2015 a vu une nouveauté : le risque de faillite imminent des retraites complémentaires cadres et non cadres (AGIRC et ARRCO) pénalisent à effet immédiat le départ en retraite des salariés ayant tous leurs trimestres (décision paritaire 2015). D’autres mesures vont certainement voir le jour dans des temps très proches.

Les solutions existent, aidées fortement par une défiscalisation complète des cotisations (dans le cadre de plafonds réglementaires) : Art 83 du CGI et PÈRE : Retraites à cotisations définies ou ART 39 CGI : Retraites à prestations définies (retraites différentielles et additives en droits). PEE (plan d’épargne entreprise) complété par un PERCO (Plan d’Epargne Retraite Collectif). Tous ces régimes peuvent compenser partiellement les pertes de salaire occasionnés par le départ en retraite.

  • RC MANDATAIRE SOCIAUX

Un sujet toujours d’actualité, surtout dans un pays ou la réglementation est reine.

Le dirigeant peut être mis en cause pour une faute de gestion, pour infraction aux lois et règlements, ou encore violation des statuts de la société. Par conséquent, la menace pèse sur son patrimoine, qu’il soit à la tête de société cotée donc très exposée, ou de TPE/PME, à la merci d’une action en comblement de passif en cas de faillite.
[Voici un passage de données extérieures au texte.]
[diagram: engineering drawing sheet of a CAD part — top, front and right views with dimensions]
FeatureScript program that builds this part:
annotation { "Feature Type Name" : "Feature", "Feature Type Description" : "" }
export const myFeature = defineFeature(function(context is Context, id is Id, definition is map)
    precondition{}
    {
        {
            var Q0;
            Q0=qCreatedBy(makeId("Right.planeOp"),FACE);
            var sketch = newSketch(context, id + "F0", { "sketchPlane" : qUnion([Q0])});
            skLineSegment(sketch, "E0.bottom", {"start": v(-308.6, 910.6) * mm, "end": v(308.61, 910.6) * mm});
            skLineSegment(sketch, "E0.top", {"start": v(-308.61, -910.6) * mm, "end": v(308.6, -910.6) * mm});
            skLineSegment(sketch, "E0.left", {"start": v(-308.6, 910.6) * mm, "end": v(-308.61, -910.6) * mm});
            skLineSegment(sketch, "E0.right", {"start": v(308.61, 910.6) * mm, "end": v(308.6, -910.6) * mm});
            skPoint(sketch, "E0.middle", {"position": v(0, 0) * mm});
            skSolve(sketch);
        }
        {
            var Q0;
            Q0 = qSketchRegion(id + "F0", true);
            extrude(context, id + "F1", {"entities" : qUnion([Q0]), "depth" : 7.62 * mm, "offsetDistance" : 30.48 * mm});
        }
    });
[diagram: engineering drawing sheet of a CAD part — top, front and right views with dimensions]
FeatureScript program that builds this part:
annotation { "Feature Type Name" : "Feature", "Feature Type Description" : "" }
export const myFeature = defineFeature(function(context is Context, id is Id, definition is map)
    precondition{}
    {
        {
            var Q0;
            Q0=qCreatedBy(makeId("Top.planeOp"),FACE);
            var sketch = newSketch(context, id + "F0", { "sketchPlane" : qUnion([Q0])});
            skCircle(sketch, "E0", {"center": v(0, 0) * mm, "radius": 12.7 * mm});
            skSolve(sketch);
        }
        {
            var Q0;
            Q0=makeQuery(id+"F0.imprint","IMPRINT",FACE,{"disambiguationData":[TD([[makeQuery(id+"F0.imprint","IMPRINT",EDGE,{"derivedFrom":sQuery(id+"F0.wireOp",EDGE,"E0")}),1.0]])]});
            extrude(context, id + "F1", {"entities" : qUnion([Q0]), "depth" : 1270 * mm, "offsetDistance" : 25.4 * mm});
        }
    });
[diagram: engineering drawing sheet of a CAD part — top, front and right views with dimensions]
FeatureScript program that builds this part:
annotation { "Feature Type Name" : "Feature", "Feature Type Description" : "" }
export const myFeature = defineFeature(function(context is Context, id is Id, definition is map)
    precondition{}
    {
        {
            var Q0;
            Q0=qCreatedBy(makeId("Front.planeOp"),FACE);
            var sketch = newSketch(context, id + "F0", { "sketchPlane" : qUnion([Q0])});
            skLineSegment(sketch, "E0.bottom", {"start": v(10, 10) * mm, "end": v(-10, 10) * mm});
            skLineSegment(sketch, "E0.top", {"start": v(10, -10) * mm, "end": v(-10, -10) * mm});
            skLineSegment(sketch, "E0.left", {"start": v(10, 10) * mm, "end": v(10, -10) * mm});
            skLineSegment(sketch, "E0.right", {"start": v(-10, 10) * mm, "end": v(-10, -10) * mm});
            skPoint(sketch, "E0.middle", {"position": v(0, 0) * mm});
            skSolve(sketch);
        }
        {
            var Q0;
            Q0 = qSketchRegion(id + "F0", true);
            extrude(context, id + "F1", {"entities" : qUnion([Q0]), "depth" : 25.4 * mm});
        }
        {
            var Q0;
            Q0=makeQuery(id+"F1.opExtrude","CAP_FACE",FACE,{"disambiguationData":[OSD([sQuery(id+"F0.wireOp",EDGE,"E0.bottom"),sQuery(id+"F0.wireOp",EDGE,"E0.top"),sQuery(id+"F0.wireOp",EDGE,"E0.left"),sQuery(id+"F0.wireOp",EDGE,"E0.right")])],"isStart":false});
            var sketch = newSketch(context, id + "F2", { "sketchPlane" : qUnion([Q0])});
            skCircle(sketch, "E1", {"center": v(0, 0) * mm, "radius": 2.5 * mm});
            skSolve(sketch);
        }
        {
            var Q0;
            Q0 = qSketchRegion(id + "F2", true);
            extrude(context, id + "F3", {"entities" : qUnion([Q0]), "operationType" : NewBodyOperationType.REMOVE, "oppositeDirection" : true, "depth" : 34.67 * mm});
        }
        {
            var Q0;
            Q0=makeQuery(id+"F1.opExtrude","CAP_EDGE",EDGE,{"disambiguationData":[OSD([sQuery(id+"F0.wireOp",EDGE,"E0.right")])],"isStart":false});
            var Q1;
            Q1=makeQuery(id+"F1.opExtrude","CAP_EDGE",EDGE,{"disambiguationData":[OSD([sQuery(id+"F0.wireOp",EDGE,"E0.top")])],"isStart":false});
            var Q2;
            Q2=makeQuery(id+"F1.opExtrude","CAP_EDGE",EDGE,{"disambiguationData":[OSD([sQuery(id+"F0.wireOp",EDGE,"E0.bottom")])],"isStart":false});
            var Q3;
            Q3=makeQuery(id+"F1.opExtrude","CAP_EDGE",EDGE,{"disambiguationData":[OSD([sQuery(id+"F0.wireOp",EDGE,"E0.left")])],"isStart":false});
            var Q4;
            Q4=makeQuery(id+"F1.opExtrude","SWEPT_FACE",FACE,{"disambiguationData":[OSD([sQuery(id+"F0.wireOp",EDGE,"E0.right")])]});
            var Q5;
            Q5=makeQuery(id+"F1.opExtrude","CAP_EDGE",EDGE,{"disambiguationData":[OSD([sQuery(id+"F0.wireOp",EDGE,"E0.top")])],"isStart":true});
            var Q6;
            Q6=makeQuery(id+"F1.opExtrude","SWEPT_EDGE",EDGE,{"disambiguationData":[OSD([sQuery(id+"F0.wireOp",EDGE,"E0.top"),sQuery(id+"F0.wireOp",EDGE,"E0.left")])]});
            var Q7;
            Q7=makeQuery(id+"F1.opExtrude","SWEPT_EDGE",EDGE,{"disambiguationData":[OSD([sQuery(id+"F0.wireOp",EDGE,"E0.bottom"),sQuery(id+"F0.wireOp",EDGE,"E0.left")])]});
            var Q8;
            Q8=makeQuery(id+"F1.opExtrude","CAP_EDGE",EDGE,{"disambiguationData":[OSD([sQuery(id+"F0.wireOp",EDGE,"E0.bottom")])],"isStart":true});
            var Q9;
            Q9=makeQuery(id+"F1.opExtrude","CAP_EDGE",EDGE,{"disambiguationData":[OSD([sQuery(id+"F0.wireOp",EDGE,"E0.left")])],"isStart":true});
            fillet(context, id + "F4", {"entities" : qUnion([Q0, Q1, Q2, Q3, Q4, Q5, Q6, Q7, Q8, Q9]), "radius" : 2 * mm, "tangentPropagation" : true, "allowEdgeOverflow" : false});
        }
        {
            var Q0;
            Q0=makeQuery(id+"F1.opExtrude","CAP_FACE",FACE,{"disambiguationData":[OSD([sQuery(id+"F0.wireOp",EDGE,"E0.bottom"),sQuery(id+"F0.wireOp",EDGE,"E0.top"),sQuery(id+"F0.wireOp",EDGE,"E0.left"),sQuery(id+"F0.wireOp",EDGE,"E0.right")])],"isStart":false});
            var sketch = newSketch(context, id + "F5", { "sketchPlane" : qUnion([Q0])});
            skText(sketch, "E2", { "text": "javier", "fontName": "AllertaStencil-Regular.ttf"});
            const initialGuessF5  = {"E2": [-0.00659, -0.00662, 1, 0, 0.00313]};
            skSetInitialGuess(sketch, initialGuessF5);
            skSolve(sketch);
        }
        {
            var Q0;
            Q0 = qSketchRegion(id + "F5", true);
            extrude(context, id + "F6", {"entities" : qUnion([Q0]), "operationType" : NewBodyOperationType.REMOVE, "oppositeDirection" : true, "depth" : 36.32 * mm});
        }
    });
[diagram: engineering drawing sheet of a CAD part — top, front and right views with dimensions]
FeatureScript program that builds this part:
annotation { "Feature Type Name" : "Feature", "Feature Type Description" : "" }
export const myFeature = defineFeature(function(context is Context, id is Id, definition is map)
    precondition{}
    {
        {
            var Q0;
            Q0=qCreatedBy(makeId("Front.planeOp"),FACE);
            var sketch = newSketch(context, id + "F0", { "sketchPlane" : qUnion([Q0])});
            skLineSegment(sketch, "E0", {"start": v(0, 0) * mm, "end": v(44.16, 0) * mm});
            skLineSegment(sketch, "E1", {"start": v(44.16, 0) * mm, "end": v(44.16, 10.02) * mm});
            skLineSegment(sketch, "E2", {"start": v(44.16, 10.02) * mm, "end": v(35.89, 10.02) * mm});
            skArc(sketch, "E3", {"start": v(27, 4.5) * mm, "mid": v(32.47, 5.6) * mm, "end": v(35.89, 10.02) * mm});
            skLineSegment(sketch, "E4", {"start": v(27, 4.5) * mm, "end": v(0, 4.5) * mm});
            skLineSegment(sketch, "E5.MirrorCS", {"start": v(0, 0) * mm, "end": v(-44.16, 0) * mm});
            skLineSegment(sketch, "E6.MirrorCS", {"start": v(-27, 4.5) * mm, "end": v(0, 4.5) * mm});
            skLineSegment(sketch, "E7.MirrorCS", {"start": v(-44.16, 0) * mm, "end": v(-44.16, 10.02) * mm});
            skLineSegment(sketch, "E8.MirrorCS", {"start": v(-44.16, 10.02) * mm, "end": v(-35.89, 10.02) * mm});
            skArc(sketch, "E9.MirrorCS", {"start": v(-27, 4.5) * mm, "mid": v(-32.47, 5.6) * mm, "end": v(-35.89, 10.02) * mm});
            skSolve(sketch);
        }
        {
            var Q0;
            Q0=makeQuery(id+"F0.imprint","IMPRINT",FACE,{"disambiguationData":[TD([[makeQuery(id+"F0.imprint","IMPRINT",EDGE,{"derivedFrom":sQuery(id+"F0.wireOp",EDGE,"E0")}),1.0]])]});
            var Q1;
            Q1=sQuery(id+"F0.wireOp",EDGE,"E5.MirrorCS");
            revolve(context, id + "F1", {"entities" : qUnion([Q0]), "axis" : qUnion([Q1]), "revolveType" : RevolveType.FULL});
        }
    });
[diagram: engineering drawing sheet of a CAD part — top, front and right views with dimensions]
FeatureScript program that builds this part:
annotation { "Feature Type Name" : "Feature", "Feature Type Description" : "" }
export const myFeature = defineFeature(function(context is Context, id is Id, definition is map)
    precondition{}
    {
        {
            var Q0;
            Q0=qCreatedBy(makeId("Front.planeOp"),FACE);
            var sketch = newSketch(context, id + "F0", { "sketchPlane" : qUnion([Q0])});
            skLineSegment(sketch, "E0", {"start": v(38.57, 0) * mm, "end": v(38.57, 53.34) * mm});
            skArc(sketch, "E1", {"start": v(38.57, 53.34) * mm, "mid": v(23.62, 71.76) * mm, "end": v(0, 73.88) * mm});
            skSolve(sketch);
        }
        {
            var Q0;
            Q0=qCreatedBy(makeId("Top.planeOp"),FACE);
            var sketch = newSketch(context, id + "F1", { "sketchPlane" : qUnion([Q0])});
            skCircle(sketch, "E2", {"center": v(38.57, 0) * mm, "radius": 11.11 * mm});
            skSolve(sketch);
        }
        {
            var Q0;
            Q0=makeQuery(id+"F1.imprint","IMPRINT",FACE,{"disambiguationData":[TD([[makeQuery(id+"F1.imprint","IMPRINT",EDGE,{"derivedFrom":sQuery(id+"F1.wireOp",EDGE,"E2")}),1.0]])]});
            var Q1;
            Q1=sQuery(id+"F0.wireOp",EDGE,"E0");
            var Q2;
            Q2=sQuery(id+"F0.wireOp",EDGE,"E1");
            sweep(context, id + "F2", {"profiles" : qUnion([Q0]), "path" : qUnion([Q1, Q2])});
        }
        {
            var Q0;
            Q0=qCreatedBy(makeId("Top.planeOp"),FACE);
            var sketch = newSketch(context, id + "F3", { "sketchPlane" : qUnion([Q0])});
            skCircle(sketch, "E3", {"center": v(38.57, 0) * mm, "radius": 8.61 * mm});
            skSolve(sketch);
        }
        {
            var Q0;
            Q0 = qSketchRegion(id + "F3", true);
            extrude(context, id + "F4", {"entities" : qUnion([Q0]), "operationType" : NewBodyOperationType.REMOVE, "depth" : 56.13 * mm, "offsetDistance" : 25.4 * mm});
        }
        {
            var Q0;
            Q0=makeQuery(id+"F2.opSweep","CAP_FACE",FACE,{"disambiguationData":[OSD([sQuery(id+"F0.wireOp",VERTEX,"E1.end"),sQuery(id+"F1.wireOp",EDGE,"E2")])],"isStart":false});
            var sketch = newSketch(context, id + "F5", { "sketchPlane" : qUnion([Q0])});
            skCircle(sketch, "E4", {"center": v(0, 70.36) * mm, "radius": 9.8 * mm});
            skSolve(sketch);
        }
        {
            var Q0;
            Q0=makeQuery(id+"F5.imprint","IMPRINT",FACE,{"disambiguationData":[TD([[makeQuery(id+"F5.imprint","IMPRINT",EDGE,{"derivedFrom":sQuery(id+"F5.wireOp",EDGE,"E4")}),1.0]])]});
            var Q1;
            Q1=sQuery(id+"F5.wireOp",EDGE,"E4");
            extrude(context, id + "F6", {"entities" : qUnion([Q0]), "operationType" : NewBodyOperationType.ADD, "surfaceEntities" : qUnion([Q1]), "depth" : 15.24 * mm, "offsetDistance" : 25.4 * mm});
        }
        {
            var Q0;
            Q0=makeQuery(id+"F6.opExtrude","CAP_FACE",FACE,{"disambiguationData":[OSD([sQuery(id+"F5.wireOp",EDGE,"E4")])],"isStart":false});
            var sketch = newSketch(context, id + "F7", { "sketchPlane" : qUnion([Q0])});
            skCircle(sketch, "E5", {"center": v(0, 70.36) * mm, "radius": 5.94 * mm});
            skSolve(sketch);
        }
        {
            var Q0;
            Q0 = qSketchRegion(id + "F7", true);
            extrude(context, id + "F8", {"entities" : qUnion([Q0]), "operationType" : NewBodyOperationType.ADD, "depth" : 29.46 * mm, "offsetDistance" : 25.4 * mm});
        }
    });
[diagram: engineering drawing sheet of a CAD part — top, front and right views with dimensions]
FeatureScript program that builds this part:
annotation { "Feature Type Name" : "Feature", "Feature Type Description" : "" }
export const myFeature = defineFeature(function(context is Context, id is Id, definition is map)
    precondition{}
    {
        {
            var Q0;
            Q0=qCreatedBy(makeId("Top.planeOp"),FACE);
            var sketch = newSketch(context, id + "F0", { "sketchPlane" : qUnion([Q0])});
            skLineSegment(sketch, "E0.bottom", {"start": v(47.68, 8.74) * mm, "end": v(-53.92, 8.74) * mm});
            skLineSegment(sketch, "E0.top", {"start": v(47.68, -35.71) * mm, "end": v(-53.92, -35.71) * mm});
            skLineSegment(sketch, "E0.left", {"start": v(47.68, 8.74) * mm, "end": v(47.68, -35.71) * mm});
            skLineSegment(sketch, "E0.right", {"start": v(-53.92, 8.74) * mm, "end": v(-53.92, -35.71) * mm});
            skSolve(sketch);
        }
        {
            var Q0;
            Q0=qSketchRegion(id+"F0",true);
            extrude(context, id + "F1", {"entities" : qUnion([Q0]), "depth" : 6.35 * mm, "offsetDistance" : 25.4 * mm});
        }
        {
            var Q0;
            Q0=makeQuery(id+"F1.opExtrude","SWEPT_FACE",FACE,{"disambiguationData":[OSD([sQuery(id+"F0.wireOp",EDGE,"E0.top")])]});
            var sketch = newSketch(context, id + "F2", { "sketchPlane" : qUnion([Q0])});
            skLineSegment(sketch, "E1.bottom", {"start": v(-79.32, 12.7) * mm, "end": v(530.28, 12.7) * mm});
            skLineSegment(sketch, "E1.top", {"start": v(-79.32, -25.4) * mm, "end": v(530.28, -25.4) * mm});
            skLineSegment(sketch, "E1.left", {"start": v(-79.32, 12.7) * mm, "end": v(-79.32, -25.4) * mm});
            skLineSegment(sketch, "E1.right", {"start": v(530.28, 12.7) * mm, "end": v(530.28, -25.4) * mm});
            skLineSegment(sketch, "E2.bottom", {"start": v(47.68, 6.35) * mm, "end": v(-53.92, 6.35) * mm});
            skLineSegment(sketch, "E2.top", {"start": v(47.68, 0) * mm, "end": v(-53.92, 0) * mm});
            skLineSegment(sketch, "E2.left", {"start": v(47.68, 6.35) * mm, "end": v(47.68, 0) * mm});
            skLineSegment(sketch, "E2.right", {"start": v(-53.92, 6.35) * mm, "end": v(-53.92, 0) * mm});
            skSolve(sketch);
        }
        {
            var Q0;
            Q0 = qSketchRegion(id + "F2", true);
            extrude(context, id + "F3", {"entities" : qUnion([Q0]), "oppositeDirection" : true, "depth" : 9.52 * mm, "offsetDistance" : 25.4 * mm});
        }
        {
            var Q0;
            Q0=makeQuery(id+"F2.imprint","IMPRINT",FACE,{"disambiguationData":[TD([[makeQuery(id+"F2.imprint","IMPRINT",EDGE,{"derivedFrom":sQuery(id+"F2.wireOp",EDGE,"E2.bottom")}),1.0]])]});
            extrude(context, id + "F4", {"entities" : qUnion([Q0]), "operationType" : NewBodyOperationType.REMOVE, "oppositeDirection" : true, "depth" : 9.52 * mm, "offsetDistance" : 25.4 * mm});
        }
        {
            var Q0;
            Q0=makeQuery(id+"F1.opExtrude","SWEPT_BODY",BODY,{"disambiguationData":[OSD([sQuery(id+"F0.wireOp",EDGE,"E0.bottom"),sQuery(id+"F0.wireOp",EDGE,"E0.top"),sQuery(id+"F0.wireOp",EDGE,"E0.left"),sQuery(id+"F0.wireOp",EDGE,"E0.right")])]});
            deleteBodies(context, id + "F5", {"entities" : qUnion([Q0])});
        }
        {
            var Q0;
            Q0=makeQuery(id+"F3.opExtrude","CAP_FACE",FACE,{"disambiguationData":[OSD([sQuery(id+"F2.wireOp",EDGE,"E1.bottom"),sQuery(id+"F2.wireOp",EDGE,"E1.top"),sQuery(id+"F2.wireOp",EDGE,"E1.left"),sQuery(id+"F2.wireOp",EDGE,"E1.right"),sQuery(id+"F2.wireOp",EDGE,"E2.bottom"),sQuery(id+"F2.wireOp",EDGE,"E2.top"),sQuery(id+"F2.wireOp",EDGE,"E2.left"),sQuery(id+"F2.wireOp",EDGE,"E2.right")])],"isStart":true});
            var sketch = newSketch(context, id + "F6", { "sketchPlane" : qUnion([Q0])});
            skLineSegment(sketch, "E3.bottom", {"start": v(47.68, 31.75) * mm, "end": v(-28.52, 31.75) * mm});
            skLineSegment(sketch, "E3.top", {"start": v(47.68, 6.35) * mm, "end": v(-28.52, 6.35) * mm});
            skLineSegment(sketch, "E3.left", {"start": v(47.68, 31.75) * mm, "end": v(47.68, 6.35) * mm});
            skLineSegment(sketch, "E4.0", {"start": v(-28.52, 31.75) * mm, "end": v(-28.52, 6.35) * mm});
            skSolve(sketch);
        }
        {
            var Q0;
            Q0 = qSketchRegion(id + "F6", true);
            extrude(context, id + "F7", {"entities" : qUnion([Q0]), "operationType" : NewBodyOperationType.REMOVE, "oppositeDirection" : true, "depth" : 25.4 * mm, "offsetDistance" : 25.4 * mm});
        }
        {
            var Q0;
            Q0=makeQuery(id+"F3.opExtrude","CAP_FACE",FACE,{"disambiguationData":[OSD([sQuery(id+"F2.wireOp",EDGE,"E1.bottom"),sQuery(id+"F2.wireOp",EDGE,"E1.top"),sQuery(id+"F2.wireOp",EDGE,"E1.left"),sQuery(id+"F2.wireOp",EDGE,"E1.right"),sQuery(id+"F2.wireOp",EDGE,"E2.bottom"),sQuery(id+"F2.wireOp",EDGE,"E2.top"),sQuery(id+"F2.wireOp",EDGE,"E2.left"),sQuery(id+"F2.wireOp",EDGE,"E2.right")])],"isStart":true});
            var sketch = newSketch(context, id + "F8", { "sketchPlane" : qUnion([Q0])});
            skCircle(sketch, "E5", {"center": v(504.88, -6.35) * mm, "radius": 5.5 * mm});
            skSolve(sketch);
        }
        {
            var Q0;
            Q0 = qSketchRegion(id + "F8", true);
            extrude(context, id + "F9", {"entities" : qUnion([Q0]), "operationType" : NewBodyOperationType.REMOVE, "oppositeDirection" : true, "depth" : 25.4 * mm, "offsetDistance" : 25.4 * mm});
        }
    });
Nous sommes donc dans une problématique importante : la crainte du chef d’entreprise peut être lourde, permanente, démobilisante et à terme cause de productivité même dans le cas d’une progression régulière des résultats de l’entreprise. N’oublions pas que les membres de direction, certains cadres supérieurs et même « les dirigeants de fait ». Une bonne compréhension de la RCMS va émettre « des ondes positives » à même de travailler de manière quelque plus pérenne. » Les garanties vont au-delà de la responsabilité civile puisque les frais de défense pénale sont couverts également.

La reconnaissance du préjudice va conduire à une indemnisation de la victime (si responsabilité il y a), via des dommages et intérêts, qui seront payés par l’auteur de la faute. Ce sont ces dommages-intérêts qui sont pris en charge par l’assurance responsabilité dirigeants.